Don’t be too afraid of getting it wrong
Even the best prepared and most certain of students sometimes realize after they’ve enrolled in a course that they’ve made a mistake. If you’ve always dreamed of being a doctor, but discover you find the training isn’t as rewarding and enjoyable as you’d anticipated, do you stick it out and become an unhappy medic, or do you change career?
Being happy and fulfilled in your work is essential to enjoying your life, so if it turns out you aren’t feeling right about your choices, making a change is often the best course of action. Don’t rush into a decision, because it’s not unusual to feel out of place or overwhelmed when you first start your course.
Give yourself time to be sure of your feelings and not let the unfamiliarity of the situation give you the wrong impression. You will usually find that colleges will do what they can to help you change course if it’s possible, but even if you can’t opt out of the course you’ve started, it will all be valuable knowledge and experience that you can use in the future.
It may lead you to some career paths that wouldn’t have been immediately obvious, but if you can find a way of combining your interests or passions with your talents, that is a sound basis for a happy and successful career.

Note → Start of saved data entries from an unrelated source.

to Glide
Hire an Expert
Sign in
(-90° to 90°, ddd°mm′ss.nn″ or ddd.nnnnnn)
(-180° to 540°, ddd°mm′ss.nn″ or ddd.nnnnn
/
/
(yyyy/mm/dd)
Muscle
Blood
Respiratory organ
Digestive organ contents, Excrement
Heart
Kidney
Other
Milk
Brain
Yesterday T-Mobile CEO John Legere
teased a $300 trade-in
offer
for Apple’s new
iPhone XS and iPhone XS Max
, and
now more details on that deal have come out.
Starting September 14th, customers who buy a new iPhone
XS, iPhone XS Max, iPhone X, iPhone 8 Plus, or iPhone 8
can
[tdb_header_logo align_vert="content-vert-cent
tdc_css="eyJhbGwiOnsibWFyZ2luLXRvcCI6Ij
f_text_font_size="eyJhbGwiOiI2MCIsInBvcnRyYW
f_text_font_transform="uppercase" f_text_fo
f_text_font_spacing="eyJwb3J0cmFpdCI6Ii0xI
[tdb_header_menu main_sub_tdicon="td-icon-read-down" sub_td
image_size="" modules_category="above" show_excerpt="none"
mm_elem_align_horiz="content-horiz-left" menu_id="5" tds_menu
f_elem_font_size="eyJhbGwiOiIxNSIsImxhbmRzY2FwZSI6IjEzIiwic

Your college and the courses you take are big choices to make at a relatively young age, and it’s important that you spend time researching and discussing your options and exploring other possibilities so that you know exactly what you are signing up for.
Whatever you decide should be your best opportunity at the time, but if by any chance it doesn’t work out, you will have a second chance. It may then take you longer to get where you want to be, but everything you experience and learn is valuable to your knowledge and understanding of the world.